Мы разговариваем в небольшой репетиционной комнате. Незашторенные окна смотрят на крыши. Белые стены, один софит, несколько столов и в беспорядке столпившиеся разномастные стулья. «Мое любимое место в театре», — словно сценическую реплику в сторону, бросает Сергей Юрьевич. И впрямь — ему к лицу эта неказистая комната. В ней нет места пафосу громких слов, но и спрятаться не за что. А он и не стремится. Сергей Юрский из редкой породы актеров, кто в жизни не играет. Разыгрывает, подшучивает — сколько угодно. Но никогда не приспосабливается. Время от времени его пытаются назначить властителем дум. Не получается — неудобен. Это ведь тоже в каком-то смысле роль. С годами стало очевидно, что он человек отдельный и на сцене, и в кино, и в литературе. Хотелось спросить: «Трудно ли быть Юрским?» Но уж больно пафосный вопрос, да и ответ у меня самой есть: «Юрский справляется».
— В канун своего семидесятилетнего юбилея вы посетовали, что по ХХI веку идешь, как по льду, причем не только скользкому, но и тонкому. За пять лет обрели почву под ногами?
— Дождусь лета — и тогда вплавь.
— Новое столетие уже можно как-то охарактеризовать, его черты определяются?
— Можно. Большое, непрерывное повышение технической оснащенности и колоссальное снижение компетентности. Если господин Янукович говорит, что Чехов есть великий и великолепный украинский поэт, то он не должен быть президентом. Это некомпетентность. Все! Какие бы договоры он дальше ни заключал с Россией…
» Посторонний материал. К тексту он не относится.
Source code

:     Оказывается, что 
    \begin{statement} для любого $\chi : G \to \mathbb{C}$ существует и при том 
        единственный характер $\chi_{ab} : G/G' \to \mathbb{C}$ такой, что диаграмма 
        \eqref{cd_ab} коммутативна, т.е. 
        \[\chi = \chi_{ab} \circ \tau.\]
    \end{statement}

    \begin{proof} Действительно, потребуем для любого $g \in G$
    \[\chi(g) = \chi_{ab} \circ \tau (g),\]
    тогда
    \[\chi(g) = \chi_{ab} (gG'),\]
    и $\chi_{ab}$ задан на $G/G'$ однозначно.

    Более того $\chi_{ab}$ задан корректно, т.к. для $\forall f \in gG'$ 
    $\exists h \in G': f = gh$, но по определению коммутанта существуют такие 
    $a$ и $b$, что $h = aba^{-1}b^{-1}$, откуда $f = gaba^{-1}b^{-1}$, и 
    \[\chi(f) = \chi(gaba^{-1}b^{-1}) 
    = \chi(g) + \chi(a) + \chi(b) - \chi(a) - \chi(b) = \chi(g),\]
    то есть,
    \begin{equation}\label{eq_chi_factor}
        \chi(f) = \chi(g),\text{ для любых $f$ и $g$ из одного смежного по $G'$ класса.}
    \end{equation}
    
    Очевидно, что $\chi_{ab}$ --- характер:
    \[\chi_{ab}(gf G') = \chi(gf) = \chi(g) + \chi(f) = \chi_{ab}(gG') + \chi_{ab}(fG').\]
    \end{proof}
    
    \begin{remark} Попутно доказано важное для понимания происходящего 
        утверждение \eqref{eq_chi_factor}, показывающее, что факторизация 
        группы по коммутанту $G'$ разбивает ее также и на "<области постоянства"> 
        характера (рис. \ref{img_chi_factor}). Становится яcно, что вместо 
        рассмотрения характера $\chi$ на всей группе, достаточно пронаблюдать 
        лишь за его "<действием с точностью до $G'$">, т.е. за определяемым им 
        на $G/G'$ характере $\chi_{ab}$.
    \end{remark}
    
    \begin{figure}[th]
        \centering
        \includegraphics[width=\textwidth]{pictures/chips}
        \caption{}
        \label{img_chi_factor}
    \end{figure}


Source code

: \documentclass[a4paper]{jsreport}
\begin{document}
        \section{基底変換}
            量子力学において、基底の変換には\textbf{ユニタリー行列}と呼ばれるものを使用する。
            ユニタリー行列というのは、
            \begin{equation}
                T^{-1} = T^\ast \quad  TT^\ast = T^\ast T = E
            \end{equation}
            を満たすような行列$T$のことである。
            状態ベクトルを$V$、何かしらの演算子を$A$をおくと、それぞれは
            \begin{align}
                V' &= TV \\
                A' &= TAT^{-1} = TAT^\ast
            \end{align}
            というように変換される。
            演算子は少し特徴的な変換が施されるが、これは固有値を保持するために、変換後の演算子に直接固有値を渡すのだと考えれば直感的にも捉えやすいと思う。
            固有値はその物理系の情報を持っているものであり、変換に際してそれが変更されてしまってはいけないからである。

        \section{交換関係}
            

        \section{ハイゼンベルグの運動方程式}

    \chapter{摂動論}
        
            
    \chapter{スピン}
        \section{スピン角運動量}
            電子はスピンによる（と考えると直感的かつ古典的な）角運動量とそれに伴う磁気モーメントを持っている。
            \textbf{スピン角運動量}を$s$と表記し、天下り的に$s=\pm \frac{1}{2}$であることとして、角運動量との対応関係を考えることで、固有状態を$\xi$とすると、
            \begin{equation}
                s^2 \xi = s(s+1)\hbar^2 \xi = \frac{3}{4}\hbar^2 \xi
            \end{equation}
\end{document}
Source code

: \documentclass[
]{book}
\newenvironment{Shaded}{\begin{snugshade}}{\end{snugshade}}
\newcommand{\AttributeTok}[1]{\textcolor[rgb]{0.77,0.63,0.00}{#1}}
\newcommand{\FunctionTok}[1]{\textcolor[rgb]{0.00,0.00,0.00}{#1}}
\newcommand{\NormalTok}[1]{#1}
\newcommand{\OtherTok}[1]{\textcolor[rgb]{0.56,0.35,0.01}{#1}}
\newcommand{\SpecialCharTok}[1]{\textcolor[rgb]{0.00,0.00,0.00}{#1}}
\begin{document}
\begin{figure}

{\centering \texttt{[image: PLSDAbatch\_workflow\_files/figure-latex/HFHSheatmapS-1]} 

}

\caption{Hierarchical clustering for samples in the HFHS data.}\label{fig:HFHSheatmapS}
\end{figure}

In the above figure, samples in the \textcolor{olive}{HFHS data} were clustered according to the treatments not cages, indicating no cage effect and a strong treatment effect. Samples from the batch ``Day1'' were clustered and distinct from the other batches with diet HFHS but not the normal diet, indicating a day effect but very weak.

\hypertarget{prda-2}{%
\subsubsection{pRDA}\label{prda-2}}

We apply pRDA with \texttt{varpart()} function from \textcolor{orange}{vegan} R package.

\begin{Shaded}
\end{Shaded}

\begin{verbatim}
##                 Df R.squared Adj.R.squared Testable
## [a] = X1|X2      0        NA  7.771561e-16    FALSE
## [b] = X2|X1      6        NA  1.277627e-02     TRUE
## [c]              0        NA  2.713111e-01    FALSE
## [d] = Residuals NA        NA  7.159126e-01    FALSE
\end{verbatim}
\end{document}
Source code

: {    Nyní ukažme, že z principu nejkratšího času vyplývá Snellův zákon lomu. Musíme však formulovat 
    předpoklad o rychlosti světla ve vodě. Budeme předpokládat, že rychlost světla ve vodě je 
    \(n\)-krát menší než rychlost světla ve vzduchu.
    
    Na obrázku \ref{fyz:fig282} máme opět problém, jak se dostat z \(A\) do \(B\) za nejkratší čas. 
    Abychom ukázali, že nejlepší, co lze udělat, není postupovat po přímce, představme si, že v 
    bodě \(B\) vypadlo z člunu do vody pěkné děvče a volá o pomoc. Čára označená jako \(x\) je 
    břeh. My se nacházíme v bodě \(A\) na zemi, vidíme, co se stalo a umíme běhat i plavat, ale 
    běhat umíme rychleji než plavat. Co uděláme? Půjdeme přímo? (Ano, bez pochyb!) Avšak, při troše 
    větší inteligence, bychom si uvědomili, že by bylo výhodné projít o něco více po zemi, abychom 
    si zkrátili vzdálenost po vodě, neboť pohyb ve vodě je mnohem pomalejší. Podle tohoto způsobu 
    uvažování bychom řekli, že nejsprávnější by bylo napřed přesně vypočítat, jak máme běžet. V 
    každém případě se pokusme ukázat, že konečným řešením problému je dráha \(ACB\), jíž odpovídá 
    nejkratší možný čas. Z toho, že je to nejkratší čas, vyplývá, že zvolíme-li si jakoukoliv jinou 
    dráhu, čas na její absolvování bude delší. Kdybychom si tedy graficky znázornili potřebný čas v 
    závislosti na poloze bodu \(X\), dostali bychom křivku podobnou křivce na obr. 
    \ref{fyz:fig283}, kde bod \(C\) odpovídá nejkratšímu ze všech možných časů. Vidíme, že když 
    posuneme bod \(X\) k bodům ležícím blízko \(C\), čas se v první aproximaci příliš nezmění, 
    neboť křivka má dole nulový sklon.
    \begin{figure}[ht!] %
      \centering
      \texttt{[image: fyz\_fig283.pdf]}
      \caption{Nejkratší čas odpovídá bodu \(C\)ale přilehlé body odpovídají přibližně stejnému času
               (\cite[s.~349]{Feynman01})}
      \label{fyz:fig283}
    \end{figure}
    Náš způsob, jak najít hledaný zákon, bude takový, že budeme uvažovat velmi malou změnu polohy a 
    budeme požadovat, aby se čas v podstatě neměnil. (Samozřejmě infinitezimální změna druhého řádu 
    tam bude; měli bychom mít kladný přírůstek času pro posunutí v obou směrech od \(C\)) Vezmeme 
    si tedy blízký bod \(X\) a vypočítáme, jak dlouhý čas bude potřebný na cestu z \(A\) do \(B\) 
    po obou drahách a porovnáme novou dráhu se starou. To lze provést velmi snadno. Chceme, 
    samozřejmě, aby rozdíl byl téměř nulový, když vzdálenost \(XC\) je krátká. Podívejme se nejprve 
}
— А еще в том же интервью вы заметили, что можно время определять по словам, которые, как лакмусовая бумажка, его проявляют. В начале 90-х все повторяли «если не секрет», потом каждая фраза начиналась с «как бы», и наконец, «задакали» с вопросительной интонацией. Что нынче?
— Сейчас слова английские, точного смысла которых я не ощущаю, но которыми все пользуются: рейтинг, имидж и прочее. Я думаю, их недочувствуют и те, кто употребляет. Знают просто, куда воткнуть. Однако замена слова «образ» словом «имидж» все-таки лишает ощущения того, а про что, собственно, идет речь.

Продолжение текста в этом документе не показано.